● Document segment:
Chediack, an agricultural research assistant with the University of Wisconsin-Extension, pours a container full of hazelnuts into a machine called "the cracker." The nuts fall through a funnel from above down to a drill Chediack uses to crack the hazelnut shells. From there, pieces of the shell and the kernels fall onto a vibrating metal tray. Then, the kernels drop into a large plastic container while remnants of the shell are sucked away into an aspirator.

The nuts are being processed at the Northland College Hulings Rice Food Center in Ashland. 

Chediack said the work is part of a larger effort to create a sustainable hazelnut industry from the American hazelnut, which grows wild in northern Wisconsin.

"The European hazelnut doesn't grow here. It's not resistant to the harsh cold we have here, and the native ones, they are," she said. "So we are developing hybrids to see which ones are better."

The European hazelnut is one of the most widely used for commercial nut production and is found in countries like Turkey, which grows around 70 percent of the world's supply. Demand for hazelnuts has been increasing across the globe due in part to brands like Nutella and its sugary chocolate spread. Production is also rising in the United States in Oregon, which produces the vast majority of the nation's hazelnuts.

UW-Extension agriculture agent Jason Fischbach said he thinks Wisconsin and the Upper Midwest could tap into the $34 billion hazelnut market.

● Data records:

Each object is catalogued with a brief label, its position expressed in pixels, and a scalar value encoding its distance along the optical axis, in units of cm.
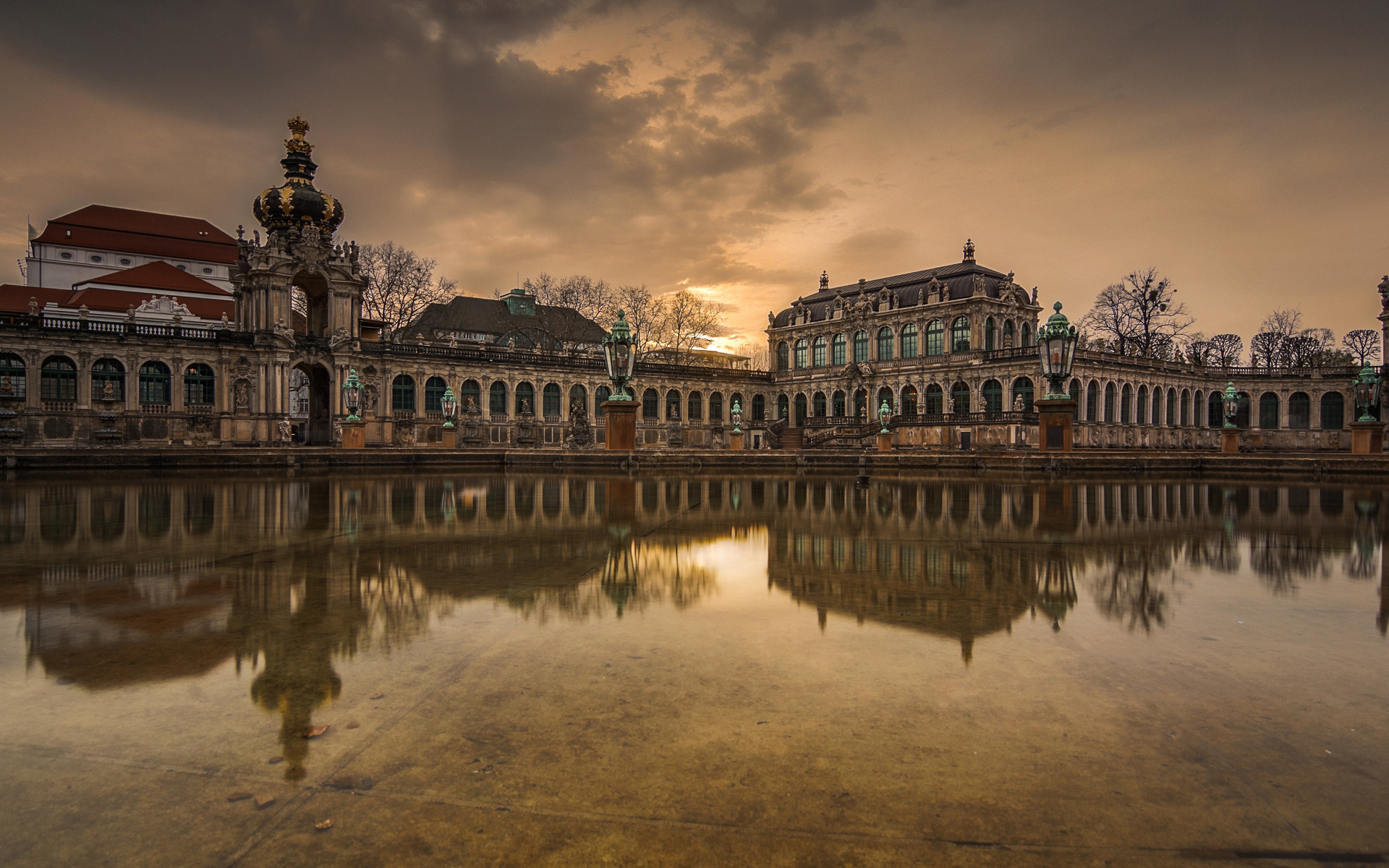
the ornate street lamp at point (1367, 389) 3384
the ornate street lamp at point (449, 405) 4362
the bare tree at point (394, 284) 5653
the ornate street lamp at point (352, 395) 3678
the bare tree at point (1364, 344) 8144
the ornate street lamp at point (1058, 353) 2948
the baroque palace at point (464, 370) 3997
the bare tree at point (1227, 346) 8588
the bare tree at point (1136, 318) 6316
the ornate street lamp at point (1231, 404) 3653
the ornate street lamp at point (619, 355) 3045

● What you will do:
a) Answer these questions using the hazelnut article.
(i) Where are the nuts being processed?
(ii) About what share of the world's hazelnut supply does Turkey grow?
(iii) Which state produces the vast majority of the nation's hazelnuts?
b) Print the hazelnut article word for word, everything from "Chediack, an agricultural" down to "in northern Wisconsin.".

● Responses by task:
a)
(i) At the Northland College Hulings Rice Food Center in Ashland.
(ii) Around 70 percent.
(iii) Oregon.

b)
Chediack, an agricultural research assistant with the University of Wisconsin-Extension, pours a container full of hazelnuts into a machine called "the cracker." The nuts fall through a funnel from above down to a drill Chediack uses to crack the hazelnut shells. From there, pieces of the shell and the kernels fall onto a vibrating metal tray. Then, the kernels drop into a large plastic container while remnants of the shell are sucked away into an aspirator.

The nuts are being processed at the Northland College Hulings Rice Food Center in Ashland. 

Chediack said the work is part of a larger effort to create a sustainable hazelnut industry from the American hazelnut, which grows wild in northern Wisconsin.